* Object matching data *
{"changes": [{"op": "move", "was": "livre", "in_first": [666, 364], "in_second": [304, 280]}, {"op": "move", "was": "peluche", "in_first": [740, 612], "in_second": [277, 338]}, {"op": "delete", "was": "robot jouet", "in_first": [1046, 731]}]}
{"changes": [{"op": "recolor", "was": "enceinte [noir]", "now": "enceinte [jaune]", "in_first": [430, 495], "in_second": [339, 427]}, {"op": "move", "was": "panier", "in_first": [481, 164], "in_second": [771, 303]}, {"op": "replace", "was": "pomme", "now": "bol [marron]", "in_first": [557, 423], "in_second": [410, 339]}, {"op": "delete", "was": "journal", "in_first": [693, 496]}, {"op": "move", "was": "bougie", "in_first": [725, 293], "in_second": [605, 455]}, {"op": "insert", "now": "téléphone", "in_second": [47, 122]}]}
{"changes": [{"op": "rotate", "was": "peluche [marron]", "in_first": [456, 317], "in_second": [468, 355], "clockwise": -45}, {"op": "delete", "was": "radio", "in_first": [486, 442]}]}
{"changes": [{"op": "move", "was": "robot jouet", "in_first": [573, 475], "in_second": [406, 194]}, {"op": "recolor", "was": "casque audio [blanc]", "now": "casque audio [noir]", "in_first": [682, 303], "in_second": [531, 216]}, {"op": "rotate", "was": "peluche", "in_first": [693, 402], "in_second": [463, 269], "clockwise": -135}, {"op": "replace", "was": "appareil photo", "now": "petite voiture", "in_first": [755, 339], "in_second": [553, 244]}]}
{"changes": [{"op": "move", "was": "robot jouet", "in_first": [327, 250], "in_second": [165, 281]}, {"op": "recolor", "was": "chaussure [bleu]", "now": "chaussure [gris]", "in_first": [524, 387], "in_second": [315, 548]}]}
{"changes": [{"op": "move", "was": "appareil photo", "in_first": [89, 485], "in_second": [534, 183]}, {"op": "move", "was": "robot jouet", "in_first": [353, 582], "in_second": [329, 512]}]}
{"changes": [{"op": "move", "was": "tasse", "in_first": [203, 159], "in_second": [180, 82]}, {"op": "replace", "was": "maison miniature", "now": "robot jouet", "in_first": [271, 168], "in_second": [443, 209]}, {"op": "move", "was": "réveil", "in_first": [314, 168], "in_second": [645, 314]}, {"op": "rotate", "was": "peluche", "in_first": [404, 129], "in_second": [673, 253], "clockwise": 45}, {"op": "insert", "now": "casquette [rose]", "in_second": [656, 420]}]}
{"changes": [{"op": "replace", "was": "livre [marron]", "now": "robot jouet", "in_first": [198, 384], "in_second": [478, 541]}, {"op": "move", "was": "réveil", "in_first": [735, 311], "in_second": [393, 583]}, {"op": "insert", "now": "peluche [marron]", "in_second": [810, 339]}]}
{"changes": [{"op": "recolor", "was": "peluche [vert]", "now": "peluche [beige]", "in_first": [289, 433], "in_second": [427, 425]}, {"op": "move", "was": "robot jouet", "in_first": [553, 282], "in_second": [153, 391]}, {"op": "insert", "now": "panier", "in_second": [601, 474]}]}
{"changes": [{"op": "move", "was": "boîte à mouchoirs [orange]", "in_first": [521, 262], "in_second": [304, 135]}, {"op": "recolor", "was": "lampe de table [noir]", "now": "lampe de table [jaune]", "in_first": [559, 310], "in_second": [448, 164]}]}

* Task to complete *
Once you have found every line above holding the word "jaune", copy those lines.

* Response area *
{"changes": [{"op": "recolor", "was": "enceinte [noir]", "now": "enceinte [jaune]", "in_first": [430, 495], "in_second": [339, 427]}, {"op": "move", "was": "panier", "in_first": [481, 164], "in_second": [771, 303]}, {"op": "replace", "was": "pomme", "now": "bol [marron]", "in_first": [557, 423], "in_second": [410, 339]}, {"op": "delete", "was": "journal", "in_first": [693, 496]}, {"op": "move", "was": "bougie", "in_first": [725, 293], "in_second": [605, 455]}, {"op": "insert", "now": "téléphone", "in_second": [47, 122]}]}
{"changes": [{"op": "move", "was": "boîte à mouchoirs [orange]", "in_first": [521, 262], "in_second": [304, 135]}, {"op": "recolor", "was": "lampe de table [noir]", "now": "lampe de table [jaune]", "in_first": [559, 310], "in_second": [448, 164]}]}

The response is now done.